My first post on the Recording Forum...I have played guitar for about 35 years or so and have always been looking for an uncomplicated way to get my song ideas recorded. The most advanced I got was a few years back when I bought a Yamaha MT120S 4-track and a Roland DR5 Drum machine, and I had some pretty good success with them. I was recently looking for a way to 'advance' into the CD format, and I really don't have any urge to get recording software for my computer (which probably couldn't handle it anyway!), so I bought a Boss BR900-CD digital 8 track recorder last year because of the added feature of the built-in CD burner, and after looking at it sitting in its box for over a year (seriously!), I finally got up the guts to try it out, and with the added purchase of the new DVD operating manual, I have got it figured out and produced 6 of my newer songs on it!
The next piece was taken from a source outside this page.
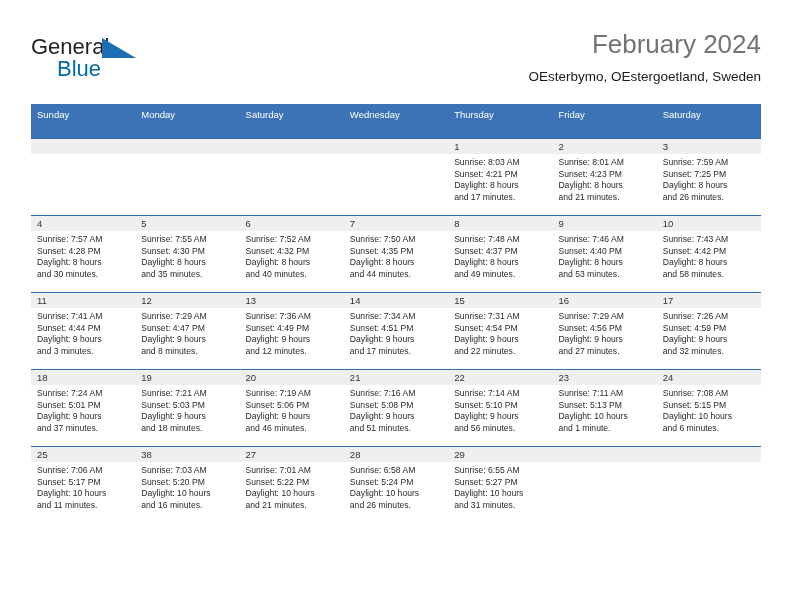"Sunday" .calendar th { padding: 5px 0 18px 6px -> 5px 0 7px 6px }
What a great little deck-just exactly what I need, and I think for my level of expertise, as much as I am likely to need for some time to come! I mixed all my first songs through various headphones, including my Discman earbuds, and today I purchased a new addition to my 'studio-in-a-box'-a set of M-Audio Studiopro 3 powered monitors. Unbelievable sound for $89.95 Cdn and tax! I know this set-up is pretty basic compared to what is out there for recording these days, but with all the stuff in the BR900 (excellent guitar amp sims and FX, programmable drum machine, acceptable bass and acoustic guitar sims for your electric guitar, built-in vocal mic or external if you prefer, tuner, and vocal FX), you can pretty much record a complete song with just the BR and a guitar, which I am happily doing. Sorry for the long read, but buying those monitors today got me feeling like I had to do a post on the whole thing...
-Mikey


----------



## GuitaristZ (Jan 26, 2007)

My band is planning on getting one of those types of units this summer...maybe a 16 track though. thanks for the information. they seem like a great investment.


----------



## Spikezone (Feb 2, 2006)

I'm sure all the companies offer a similar item to the Boss BR line, but knowing what I have learned from the BR900-CD, I wouldn't hesitate to get a BR1600 for the purposes you have in mind-they have an incredible amount of features, and I think the 1600 even has a built-in harddrive instaed of the CompactFlash card that the 900 uses.
-Mikey


----------



## fretboard (May 31, 2006)

I've had one of the BR1600CD machines for a couple years and it's spectacular for my needs - seems like I'm on it for a couple hours most nights.

For a dude in his basement, it's all I could ask for.


----------